When I first started my blog, I remember writing about how some people recommend writing a letter to the dead person. At the time, I thought this was strange, to say the least, but gradually it has begun to make sense and so this week I took the plunge. I’m not going to put it on my blog, it’s too personal and just between B and me (I realise that’s an odd sentence, I know he’s dead), but it was helpful to write down, to tell him (?), some of the things I have been feeling. I had a good cry, but I felt better for doing it. I might not read it again, or I may look at it in a year’s time, who knows...

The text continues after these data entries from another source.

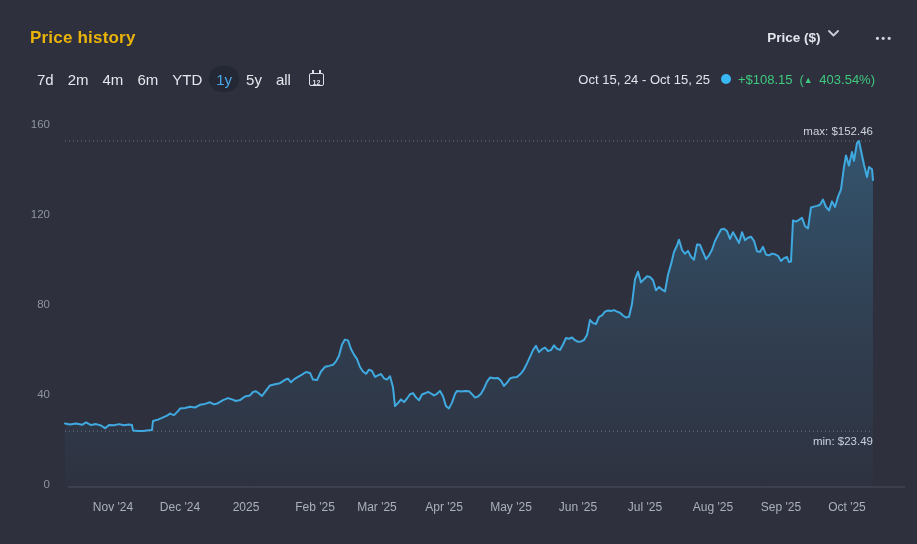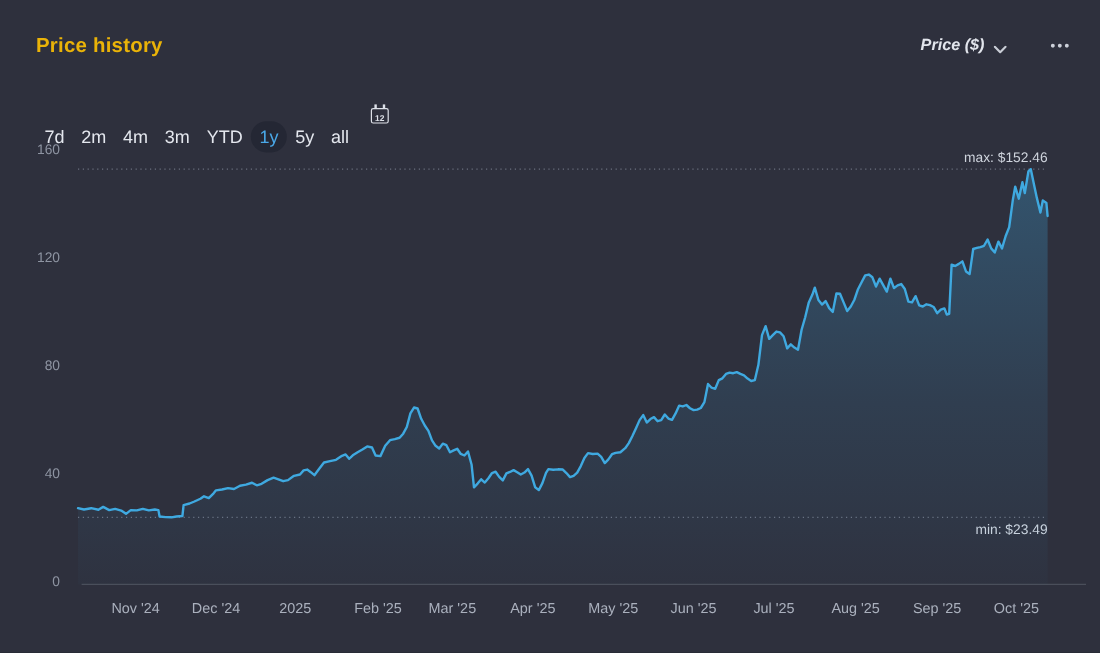"Price ($)" .metric-select { align-items: flex-end -> flex-start; font-style: italic -> none }
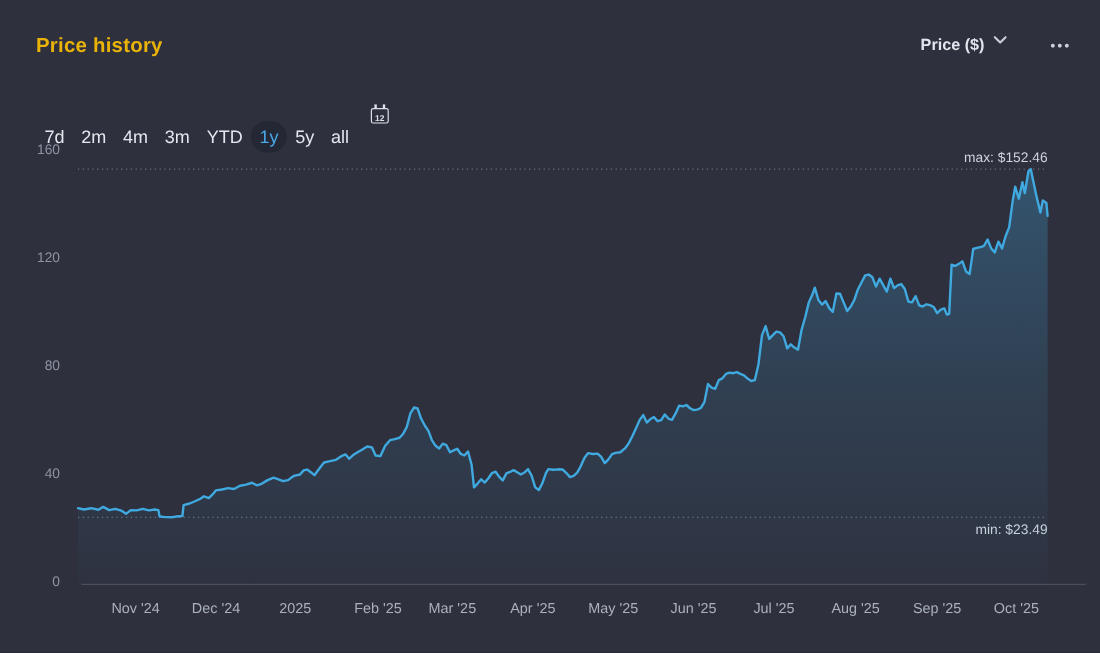"3m" button.range { text: 3m -> 6m }
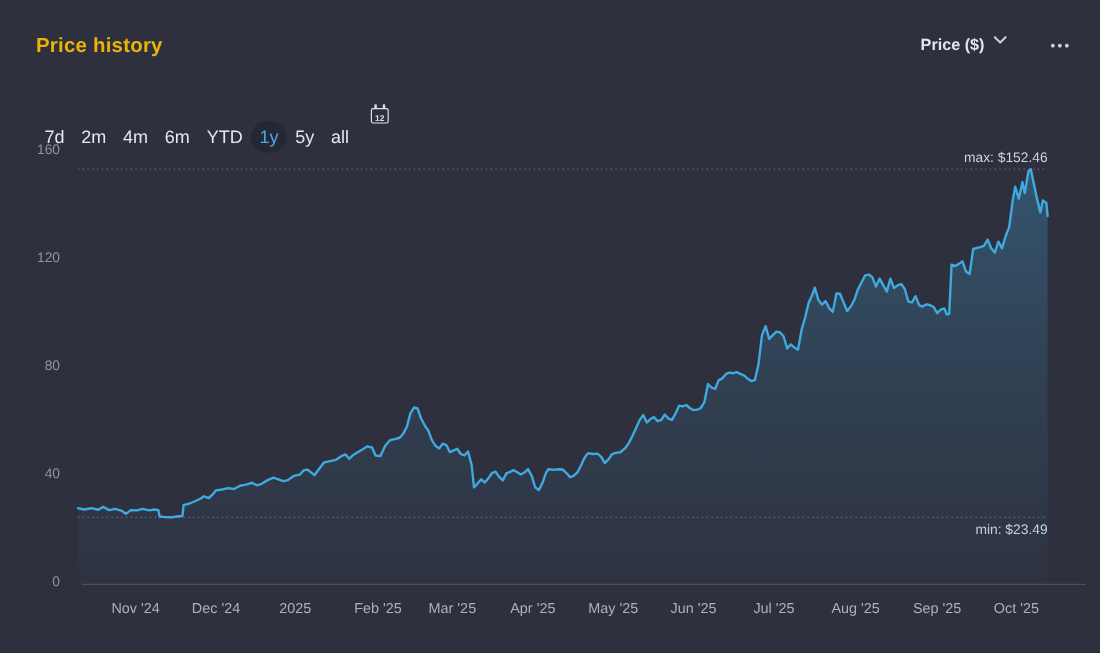"1y" .range.active { margin-top: 35px -> none }
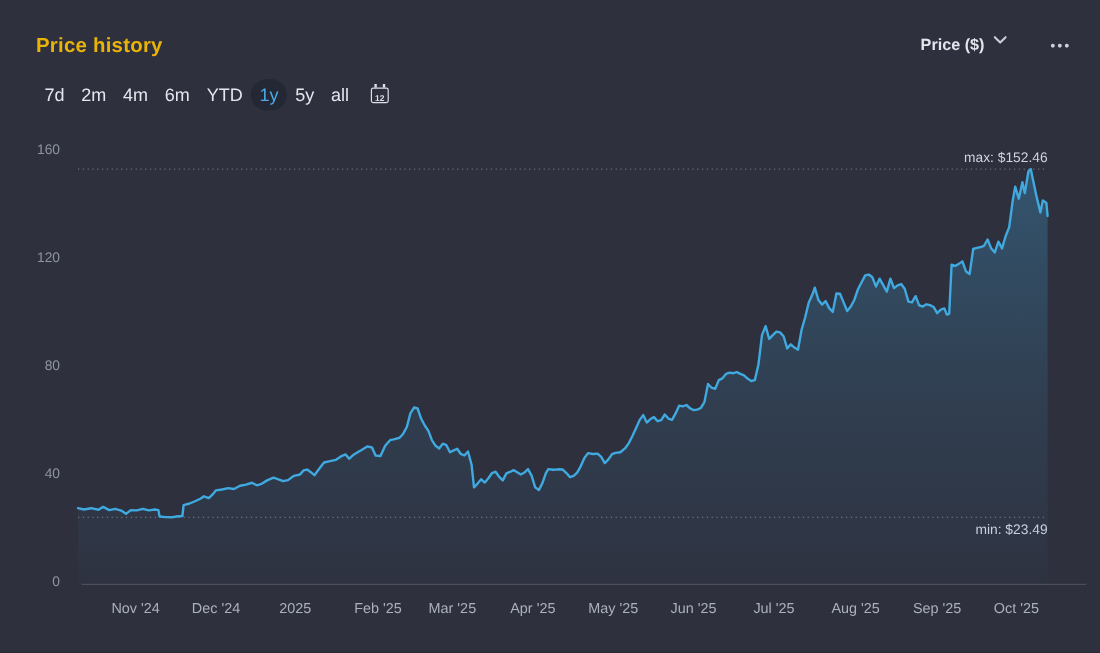"Oct 15, 24 - Oct" div.toolbar-right { html: none -> <div> <span>Oct 15, 24 - Oct 15, 25</span> <span></span> <span>+$108.15</span> <span><span>(</span><span>▲</span><span> 403.54%)</span></span> </div> }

Just to finish, on Wednesday, it was the National Day of Reflection, two years since the first lockdown started. I joined a couple of the webinars that Marie Curie hosted, and found some helpful elements. During a session on Mindfulness the leader suggested finding a simple mantra that could be used whilst doing a breathing exercise, to help ground oneself. His was, if I remember rightly, ‘Here, now’, and I can see the point of that, focusing on the present, but I wondered what would be a good mantra for me, and I came up with ‘the blanket of our love’. This makes me feel warm and secure, and most importantly it makes me feel happy, remembering B’s love for me, so this is what I will try and, just perhaps, it will help me to smile when I feel sad. If it makes me feel sad, I shall just try ‘Here, now’ again!
Gideon Heugh (2021), Rumours of Light. Independently published.
Joan Didion (2005), The Year of Magical Thinking. Fourth Estate.